_REQUIRED WORK_
Type out each record word for word. Pictures stay out.

Saved data entries:
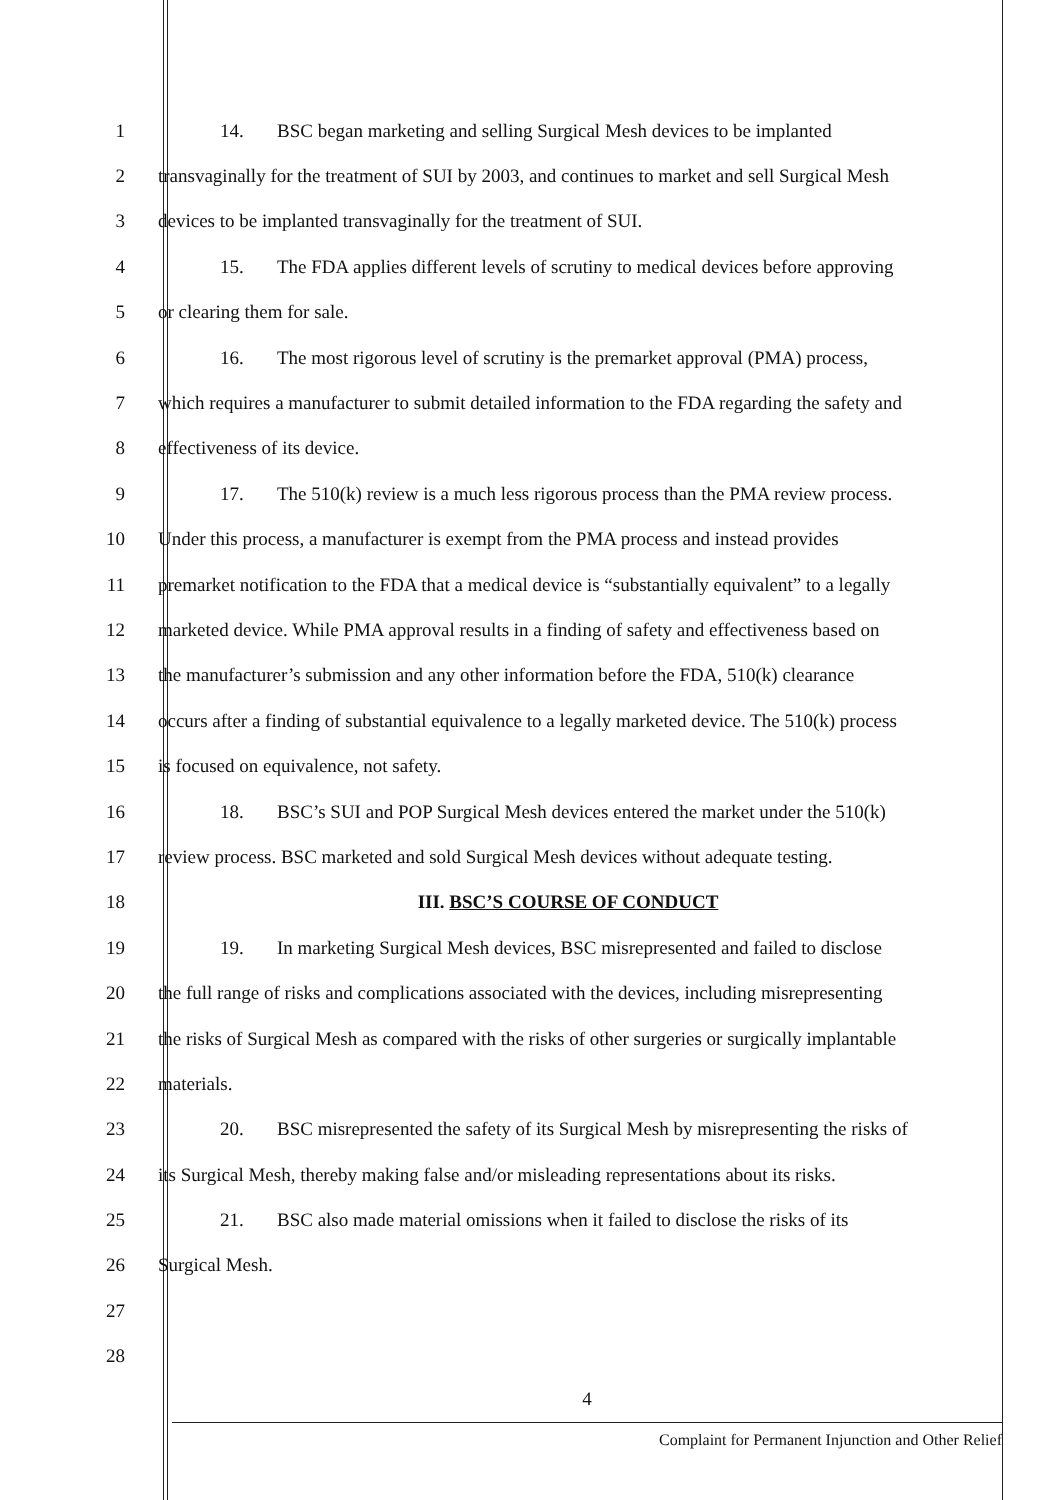1 14. BSC began marketing and selling Surgical Mesh devices to be implanted
2 transvaginally for the treatment of SUI by 2003, and continues to market and sell Surgical Mesh
3 devices to be implanted transvaginally for the treatment of SUI.
4 15. The FDA applies different levels of scrutiny to medical devices before approving
5 or clearing them for sale.
6 16. The most rigorous level of scrutiny is the premarket approval (PMA) process,
7 which requires a manufacturer to submit detailed information to the FDA regarding the safety and
8 effectiveness of its device.
9 17. The 510(k) review is a much less rigorous process than the PMA review process.
10 Under this process, a manufacturer is exempt from the PMA process and instead provides
11 premarket notification to the FDA that a medical device is “substantially equivalent” to a legally
12 marketed device. While PMA approval results in a finding of safety and effectiveness based on
13 the manufacturer’s submission and any other information before the FDA, 510(k) clearance
14 occurs after a finding of substantial equivalence to a legally marketed device. The 510(k) process
15 is focused on equivalence, not safety.
16 18. BSC’s SUI and POP Surgical Mesh devices entered the market under the 510(k)
17 review process. BSC marketed and sold Surgical Mesh devices without adequate testing.
18 III. BSC’S COURSE OF CONDUCT
19 19. In marketing Surgical Mesh devices, BSC misrepresented and failed to disclose
20 the full range of risks and complications associated with the devices, including misrepresenting
21 the risks of Surgical Mesh as compared with the risks of other surgeries or surgically implantable
22 materials.
23 20. BSC misrepresented the safety of its Surgical Mesh by misrepresenting the risks of
24 its Surgical Mesh, thereby making false and/or misleading representations about its risks.
25 21. BSC also made material omissions when it failed to disclose the risks of its
26 Surgical Mesh.
27
28
4
Complaint for Permanent Injunction and Other Relief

_WRITTEN RESPONSE_
1 14. BSC began marketing and selling Surgical Mesh devices to be implanted
2 transvaginally for the treatment of SUI by 2003, and continues to market and sell Surgical Mesh
3 devices to be implanted transvaginally for the treatment of SUI.
4 15. The FDA applies different levels of scrutiny to medical devices before approving
5 or clearing them for sale.
6 16. The most rigorous level of scrutiny is the premarket approval (PMA) process,
7 which requires a manufacturer to submit detailed information to the FDA regarding the safety and
8 effectiveness of its device.
9 17. The 510(k) review is a much less rigorous process than the PMA review process.
10 Under this process, a manufacturer is exempt from the PMA process and instead provides
11 premarket notification to the FDA that a medical device is “substantially equivalent” to a legally
12 marketed device. While PMA approval results in a finding of safety and effectiveness based on
13 the manufacturer’s submission and any other information before the FDA, 510(k) clearance
14 occurs after a finding of substantial equivalence to a legally marketed device. The 510(k) process
15 is focused on equivalence, not safety.
16 18. BSC’s SUI and POP Surgical Mesh devices entered the market under the 510(k)
17 review process. BSC marketed and sold Surgical Mesh devices without adequate testing.
18 III. BSC’S COURSE OF CONDUCT
19 19. In marketing Surgical Mesh devices, BSC misrepresented and failed to disclose
20 the full range of risks and complications associated with the devices, including misrepresenting
21 the risks of Surgical Mesh as compared with the risks of other surgeries or surgically implantable
22 materials.
23 20. BSC misrepresented the safety of its Surgical Mesh by misrepresenting the risks of
24 its Surgical Mesh, thereby making false and/or misleading representations about its risks.
25 21. BSC also made material omissions when it failed to disclose the risks of its
26 Surgical Mesh.
27
28
4
Complaint for Permanent Injunction and Other Relief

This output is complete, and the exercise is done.